Man, as Aristotle observed, is a social animal. To communicate with others is fundamental to us. But when words are divorced from reality, Pieper postulates, we lose our ability to communicate and ultimately cease to respect people as human beings. Despite this possibility of abuse, Pieper goes on to state, comfortingly, that all vehicles of language (song, print, film, broadcast, etc.) are nevertheless “designed … to capture and communicate reality.”

But what about the Metaverse? Pieper, after all, was writing before the dawn of the internet. Is social media designed “to capture and communicate reality”? Pieper described a future kind of communication in chillingly prophetic fashion: “It is entirely possible that the true and authentic reality is being drowned out by the countless superficial information bits noisily and breathlessly presented in propaganda fashion. Consequently, one may be entirely knowledgeable about a thousand details and nevertheless because of ignorance regarding the core of the matter, remain without basic insight.”

Another German philosopher, Arnold Gehlen, labeled such ignorance a “fundamental” one, “created by technology and nourished by information.” Pieper elaborated that “the place of authentic reality is taken over by a fictitious reality … a pseudoreality, deceptively appearing as being real, so much so that it becomes almost impossible any more to discern the truth.”

One need only replace the term “pseudoreality” with the term “virtual reality” to realize that the scenario Pieper proposes as “readily conceivable” is here and that the upsurge of Facebook’s Meta will only accelerate the situation. Though the phenomenon Pieper identifies saturates almost all of the internet, social media is perhaps the epitome of this—a constant stream of information completely devoid of real insight.

Mundus vult decipi. The world wants to be deceived.

Could it be that, through the internet and other digital media, we have finally developed a means of “communication” that is designed to subvert the function of words in human discourse?
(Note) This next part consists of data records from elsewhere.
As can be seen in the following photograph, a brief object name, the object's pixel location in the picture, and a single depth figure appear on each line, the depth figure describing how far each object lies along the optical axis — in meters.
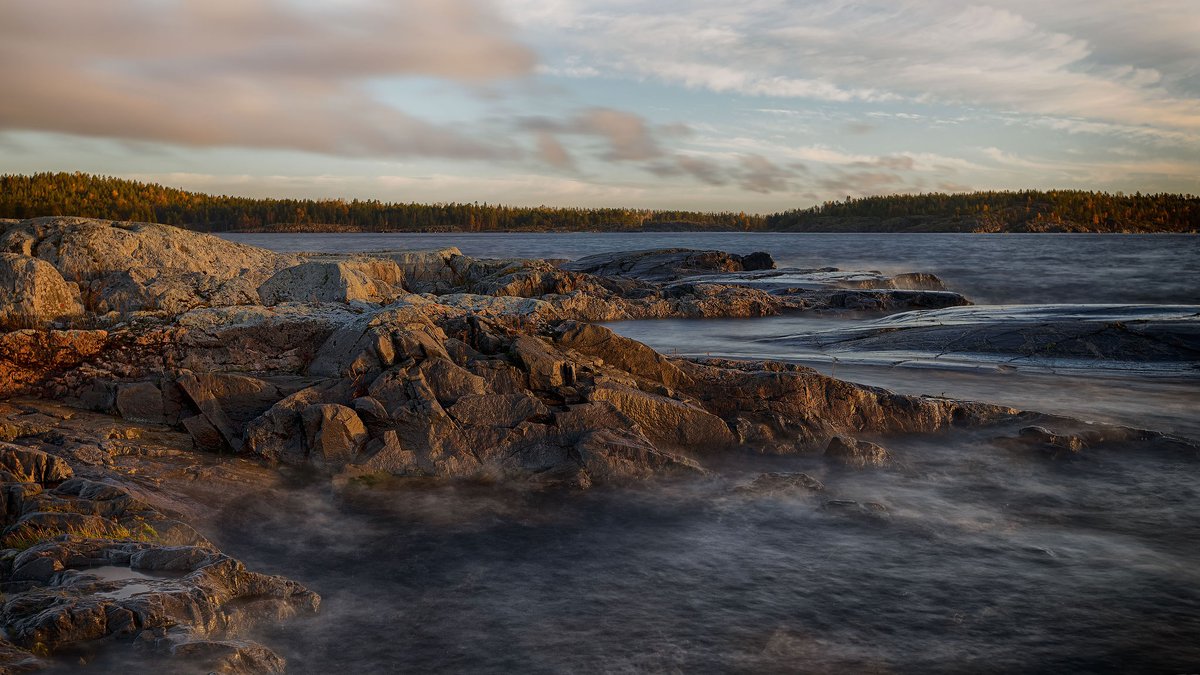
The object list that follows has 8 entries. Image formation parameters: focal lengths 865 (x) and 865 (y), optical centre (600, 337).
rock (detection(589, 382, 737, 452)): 9.97
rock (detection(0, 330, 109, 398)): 10.46
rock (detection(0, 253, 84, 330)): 11.38
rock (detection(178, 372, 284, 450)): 9.54
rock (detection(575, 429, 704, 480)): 8.91
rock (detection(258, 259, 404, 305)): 13.80
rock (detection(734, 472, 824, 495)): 8.58
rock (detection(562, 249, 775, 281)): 44.03
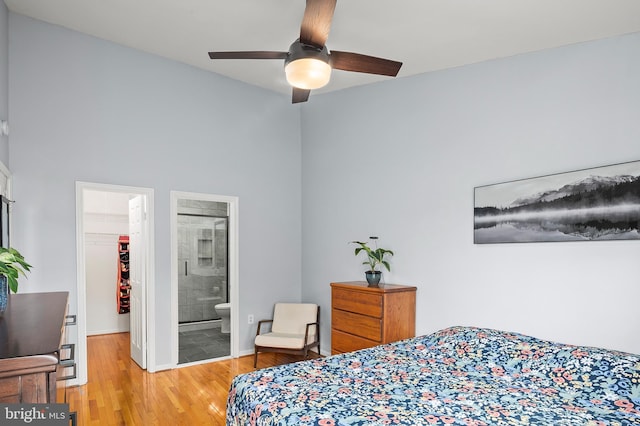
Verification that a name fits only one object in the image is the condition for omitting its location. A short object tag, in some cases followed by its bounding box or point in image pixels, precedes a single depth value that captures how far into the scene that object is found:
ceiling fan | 2.00
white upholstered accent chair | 4.27
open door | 4.16
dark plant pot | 3.80
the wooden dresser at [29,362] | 1.07
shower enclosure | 6.23
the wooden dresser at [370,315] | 3.53
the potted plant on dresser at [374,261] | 3.80
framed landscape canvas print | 2.44
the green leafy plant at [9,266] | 1.53
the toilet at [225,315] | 5.48
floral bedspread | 1.70
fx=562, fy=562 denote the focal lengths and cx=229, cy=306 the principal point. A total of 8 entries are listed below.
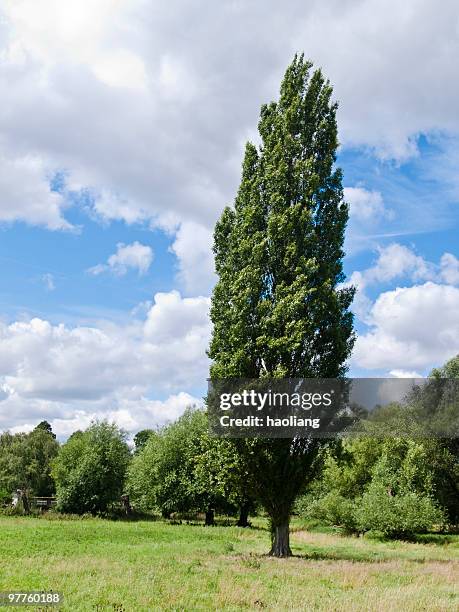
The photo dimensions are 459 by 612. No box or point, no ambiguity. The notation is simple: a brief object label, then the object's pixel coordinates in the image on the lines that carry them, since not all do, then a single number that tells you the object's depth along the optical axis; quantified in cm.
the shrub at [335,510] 4306
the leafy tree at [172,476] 4525
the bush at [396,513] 3797
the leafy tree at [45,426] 10819
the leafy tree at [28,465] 5888
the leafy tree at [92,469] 4822
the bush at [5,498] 5525
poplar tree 2448
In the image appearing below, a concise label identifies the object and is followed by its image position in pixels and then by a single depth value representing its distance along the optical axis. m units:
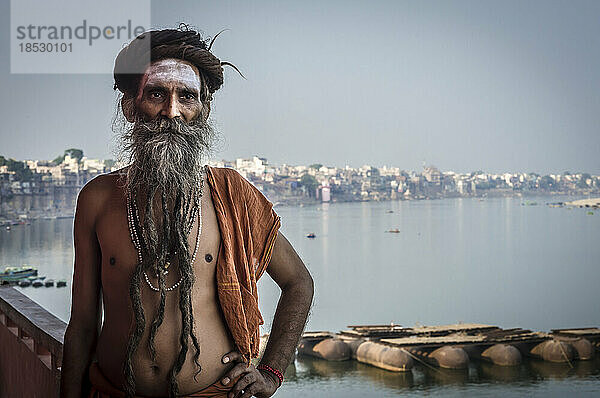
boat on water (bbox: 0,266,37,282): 35.37
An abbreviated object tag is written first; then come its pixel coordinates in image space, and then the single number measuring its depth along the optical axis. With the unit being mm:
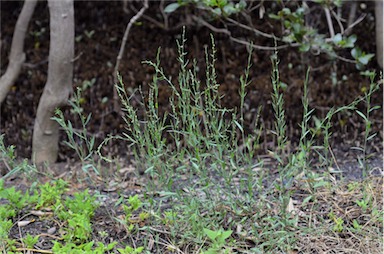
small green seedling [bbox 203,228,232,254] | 2389
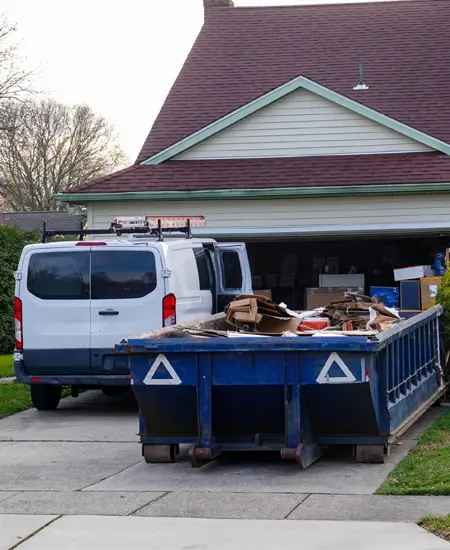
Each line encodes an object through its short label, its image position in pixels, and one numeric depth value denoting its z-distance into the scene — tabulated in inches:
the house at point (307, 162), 739.4
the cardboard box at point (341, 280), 798.2
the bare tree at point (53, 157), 2298.2
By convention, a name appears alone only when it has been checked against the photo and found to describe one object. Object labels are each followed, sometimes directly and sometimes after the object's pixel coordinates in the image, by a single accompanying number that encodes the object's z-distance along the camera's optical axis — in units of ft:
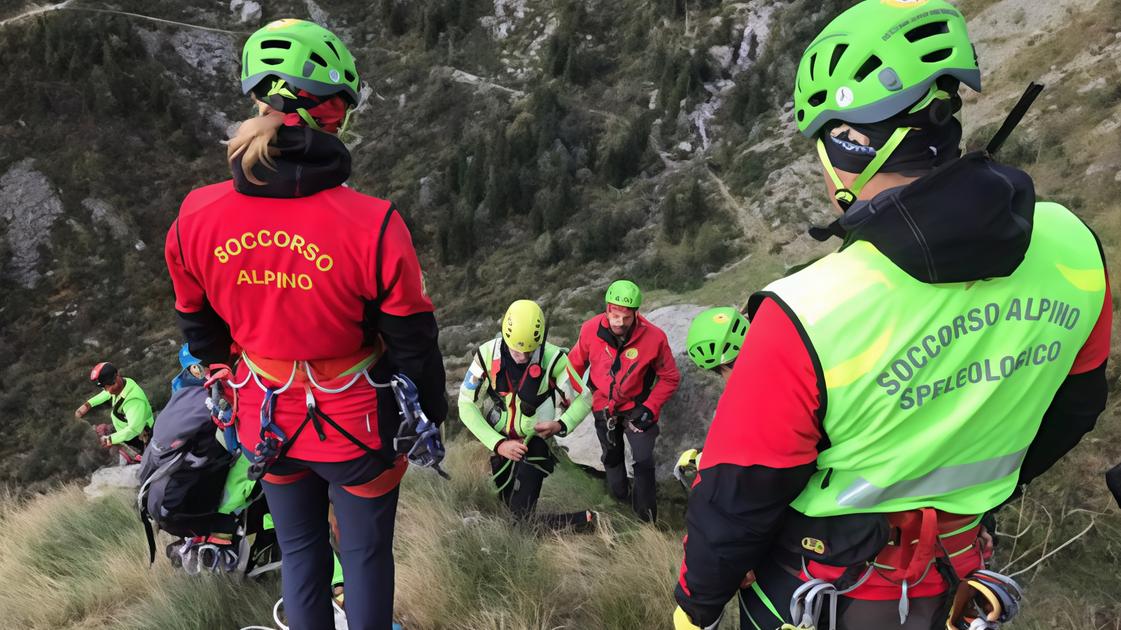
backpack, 11.18
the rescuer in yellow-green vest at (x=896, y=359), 4.61
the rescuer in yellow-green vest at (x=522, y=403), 17.02
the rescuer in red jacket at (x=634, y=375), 19.61
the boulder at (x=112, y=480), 29.06
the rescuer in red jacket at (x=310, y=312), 7.17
Have we entered an age where the line between fiction and reality has, by means of sophistry, become so blurred that we cannot always tell the difference?

The speech of sophists, Pieper wrote, is driven by flattery, or language intended not to communicate reality but to get something from the listener. The sophist’s statement itself may or may not be true; it is the intention that is key, an intention divorced from the essential truth-communicating nature of language. And we, being a fallen race, often prefer flattery to the truth. Pieper painted for us a picture of the man enthralled by sophistic adulation:

What the world really wants is flattery, and it does not matter how much of it is a lie; but the world at the same time also wants the right to disguise, so that the fact of being lied to can easily be ignored. As I enjoy being affirmed in my whims and praised for my foibles, I also expect credibility to make it easy for me to believe … that everything I hear, read, absorb, and watch is indeed true, important, worthwhile, and authentic!

Here we have a perfect description of the echo chamber created by social media: curated newsfeeds, Google search suggestions, targeted advertising. On and on, the complex algorithms that drive the virtual world have a very specific purpose: they are there to show us not the truth, but what we want to see. And too often we are more than willing to be deceived.